Я не могу здесь углубляться далее в увлекательную проблему о наиболее подходящей для эффективной индивидуалистической системы правовой рамке или входить в обсуждение многочисленных вспомогательных функций, выполняя которые правительство может намного повысить эффективность индивидуальной деятельности, например содействуя распространению информации и устраняя неопределенность, которой действительно можно избежать[40]. Я упоминаю их только для того, чтобы подчеркнуть, что, помимо простого принуждения к соблюдению норм гражданского и уголовного права, у государства есть дополнительные (причем ненасильственные) функции и они вполне поддаются оправданию с точки зрения индивидуалистических принципов.
Остается, однако, один момент, который я уже упоминал, но который столь важен, что на нем следует остановиться особо. Он состоит в том, что любой работоспособный индивидуалистический порядок должен быть построен таким образом, чтобы не только относительное вознаграждение, ожидаемое индивидом от того или иного употребления своих способностей и ресурсов, соответствовало относительной полезности результатов его усилий для других людей, но и чтобы это вознаграждение соответствовало объективным результатам его усилий, а не их субъективным достоинствам. Эффективный конкурентный рынок удовлетворяет обоим данным условиям. Тем не менее именно в связи со вторым из них наше личное чувство справедливости так часто восстает против безличных решений рынка. И все же, если индивиду надо иметь свободу выбора, он неизбежно должен нести риск, с этим выбором связанный, и вознаграждаться не в зависимости от добродетельности или порочности его намерений, но исключительно исходя из ценности полученных результатов для других людей. Мы должны прямо признать, что сохранение индивидуальной свободы несовместимо с полным удовлетворением наших стремлений к распределительной справедливости.
Хотя теория индивидуализма способна, таким образом, внести определенный вклад в технику построения соответствующей правовой рамки и в усовершенствование институтов, сложившихся спонтанно, особое значение она, конечно, придает тому факту, что та часть нашего общественного порядка, которая может или должна быть сознательным продуктом человеческого разума, представляет лишь малую толику всех сил общества. Иными словами, государство, воплощающее преднамеренно организованную и сознательно контролируемую власть, должно составлять только небольшую часть гораздо более богатого организма, называемого «обществом», обеспечивая лишь ту правовую рамку, в пределах которой свободное (и, следовательно, не «управляемое сознательно») сотрудничество людей имело бы максимальный простор.

|---|

:: ЗАДАНИЕ A ::
Определите, согласуются ли с отрывком об индивидуалистическом порядке следующие утверждения: (i) эффективный конкурентный рынок удовлетворяет обоим названным условиям; (ii) вознаграждение индивида должно зависеть от добродетельности его намерений; (iii) государство должно составлять большую часть общества. Для каждого ответьте «да» или «нет» и приведите решающие слова отрывка в точной цитате.
:: ЗАДАНИЕ B ::
С чем, согласно отрывку об индивидуалистическом порядке, несовместимо сохранение индивидуальной свободы?

:: СОБРАННЫЕ ДАННЫЕ ::
|---|

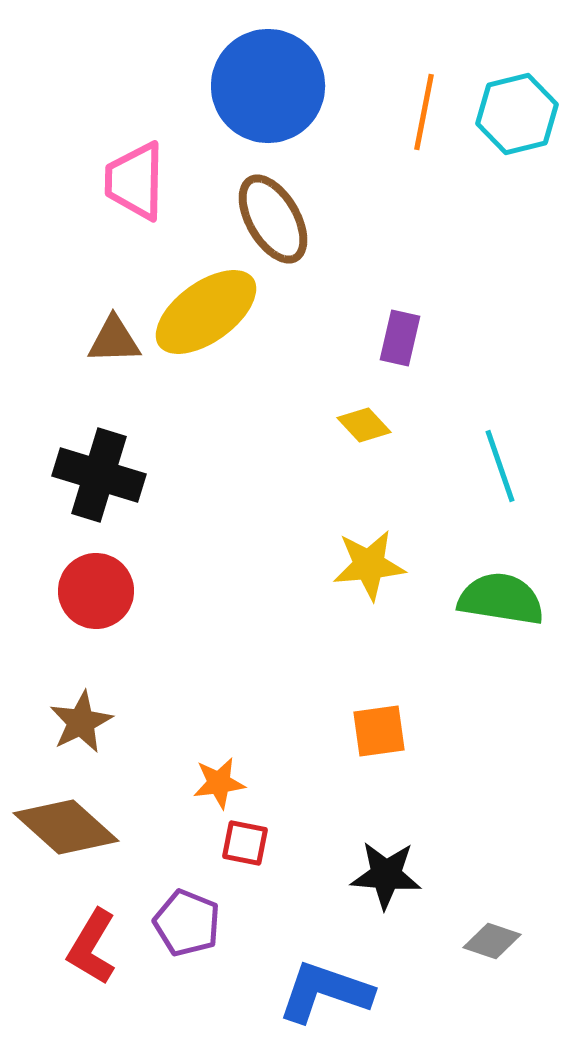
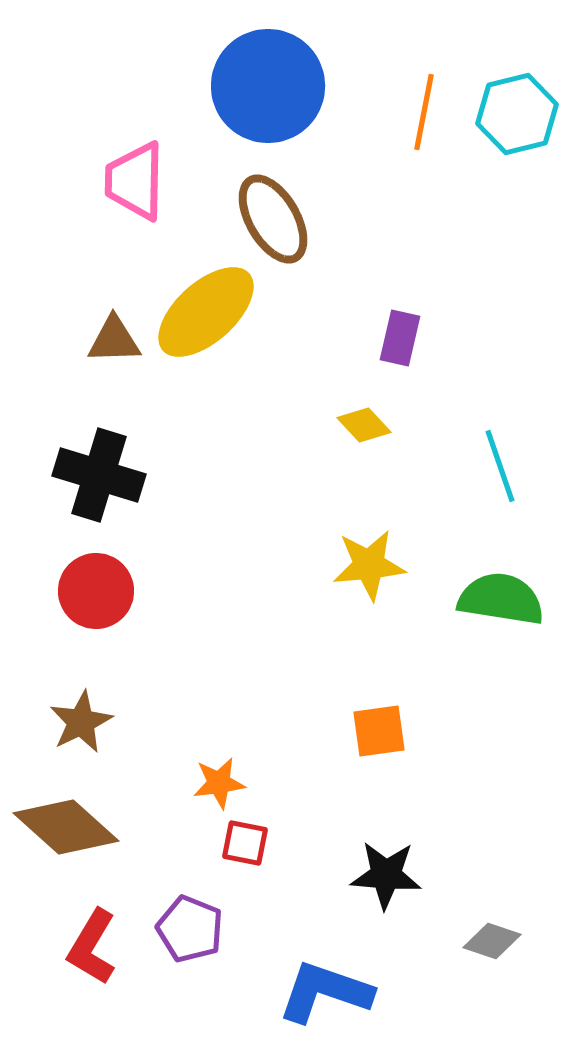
yellow ellipse: rotated 6 degrees counterclockwise
purple pentagon: moved 3 px right, 6 px down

|---|

:: ПОЛНЫЙ ОТВЕТ A ::
(i) Да: «Эффективный конкурентный рынок удовлетворяет обоим данным условиям».
(ii) Нет: «вознаграждаться не в зависимости от добродетельности или порочности его намерений, но исключительно исходя из ценности полученных результатов для других людей».
(iii) Нет: «должно составлять только небольшую часть гораздо более богатого организма, называемого «обществом»».

:: ПОЛНЫЙ ОТВЕТ B ::
С полным удовлетворением наших стремлений к распределительной справедливости.